Exercise details — Because the copy must hold no pictures, return the data below with all of its words intact.

══ Given material ══

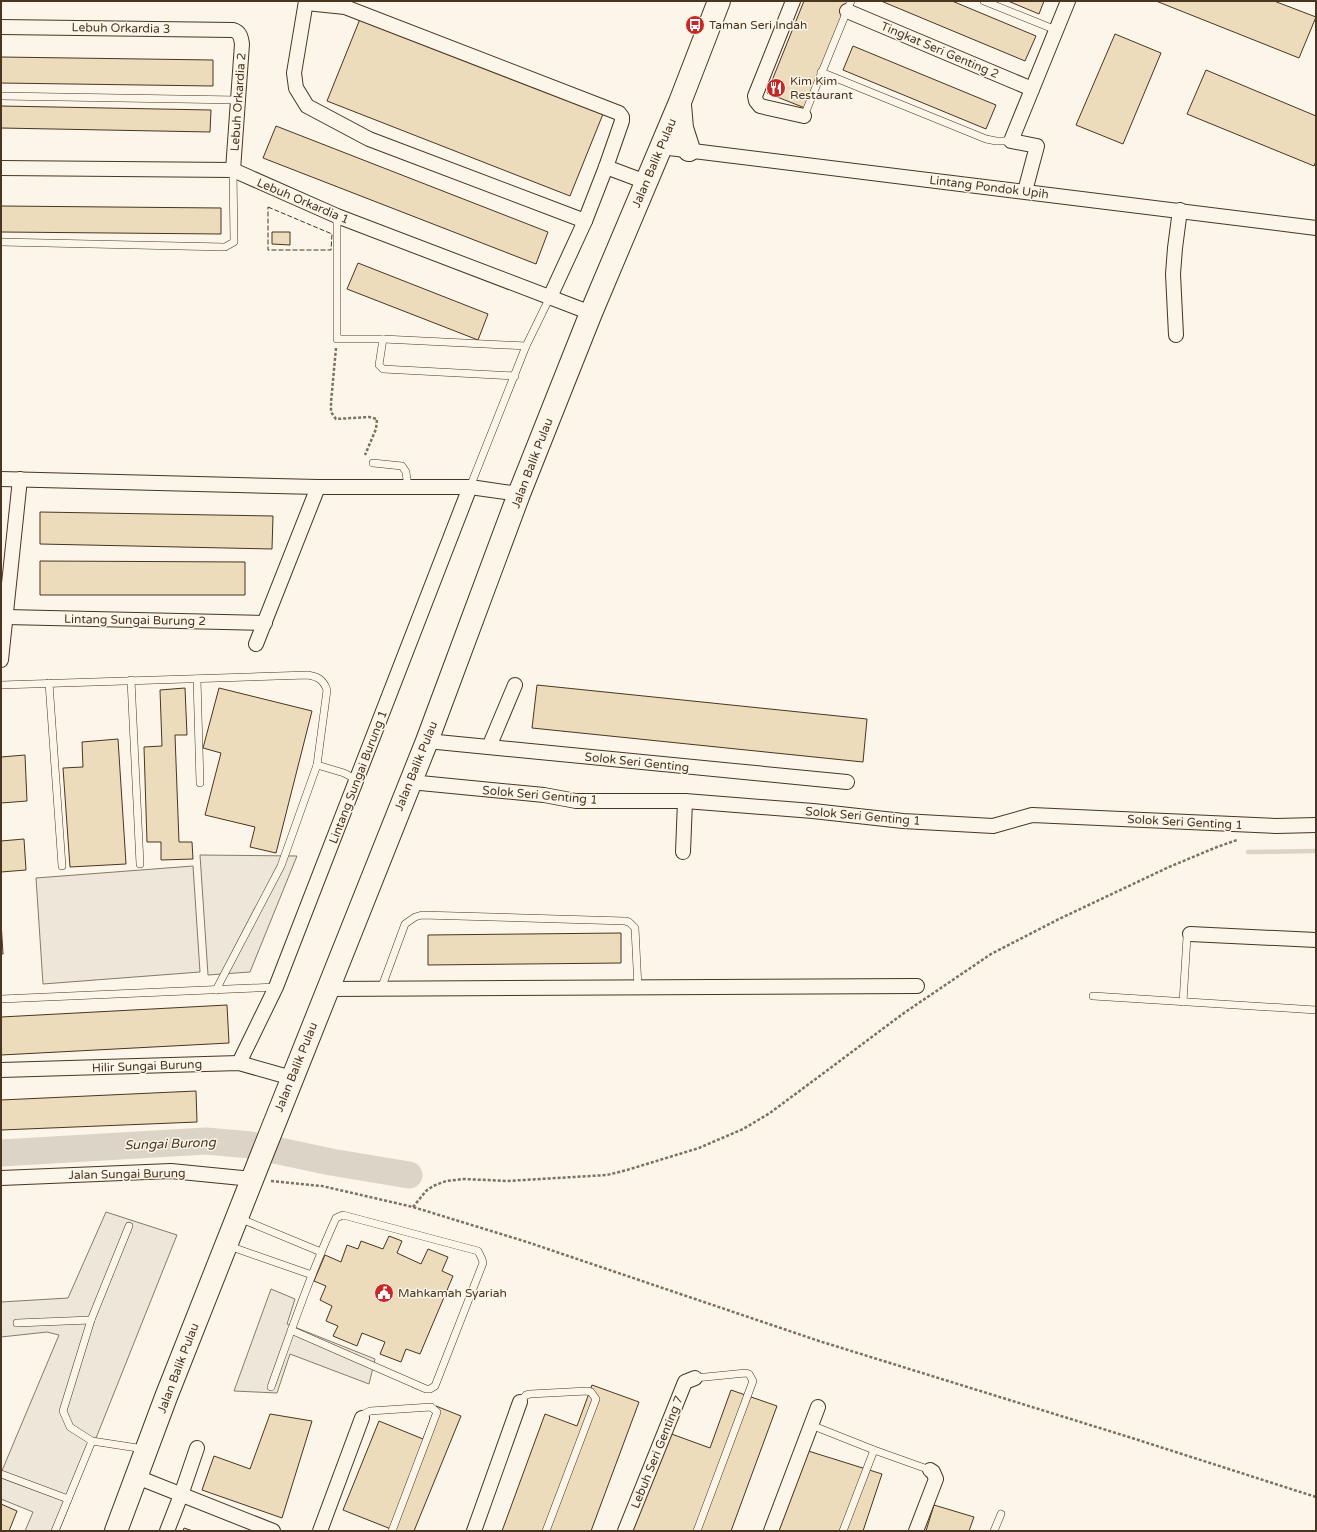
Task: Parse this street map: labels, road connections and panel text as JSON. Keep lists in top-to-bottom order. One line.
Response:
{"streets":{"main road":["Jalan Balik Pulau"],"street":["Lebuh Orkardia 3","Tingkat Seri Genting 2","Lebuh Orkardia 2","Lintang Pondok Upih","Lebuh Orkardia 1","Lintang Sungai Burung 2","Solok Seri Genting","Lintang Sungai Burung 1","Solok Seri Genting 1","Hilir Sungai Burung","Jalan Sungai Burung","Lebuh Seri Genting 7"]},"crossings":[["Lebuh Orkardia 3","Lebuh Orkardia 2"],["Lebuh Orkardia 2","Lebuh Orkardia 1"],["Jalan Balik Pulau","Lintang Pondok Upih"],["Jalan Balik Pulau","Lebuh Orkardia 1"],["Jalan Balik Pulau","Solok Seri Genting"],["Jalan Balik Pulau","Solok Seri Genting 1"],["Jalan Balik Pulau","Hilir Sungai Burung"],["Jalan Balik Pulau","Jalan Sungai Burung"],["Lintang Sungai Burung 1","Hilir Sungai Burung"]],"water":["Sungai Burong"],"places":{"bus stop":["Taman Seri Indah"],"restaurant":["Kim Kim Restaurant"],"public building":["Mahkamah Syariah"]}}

═══

Answer box —
Task: Parse this street map: labels, road connections and panel text as JSON. Keep lists in top-to-bottom order. One line.
Response:
{"streets":{"main road":["Jalan Balik Pulau"],"street":["Lebuh Orkardia 3","Tingkat Seri Genting 2","Lebuh Orkardia 2","Lintang Pondok Upih","Lebuh Orkardia 1","Lintang Sungai Burung 2","Solok Seri Genting","Lintang Sungai Burung 1","Solok Seri Genting 1","Hilir Sungai Burung","Jalan Sungai Burung","Lebuh Seri Genting 7"]},"crossings":[["Lebuh Orkardia 3","Lebuh Orkardia 2"],["Lebuh Orkardia 2","Lebuh Orkardia 1"],["Jalan Balik Pulau","Lintang Pondok Upih"],["Jalan Balik Pulau","Lebuh Orkardia 1"],["Jalan Balik Pulau","Solok Seri Genting"],["Jalan Balik Pulau","Solok Seri Genting 1"],["Jalan Balik Pulau","Hilir Sungai Burung"],["Jalan Balik Pulau","Jalan Sungai Burung"],["Lintang Sungai Burung 1","Hilir Sungai Burung"]],"water":["Sungai Burong"],"places":{"bus stop":["Taman Seri Indah"],"restaurant":["Kim Kim Restaurant"],"public building":["Mahkamah Syariah"]}}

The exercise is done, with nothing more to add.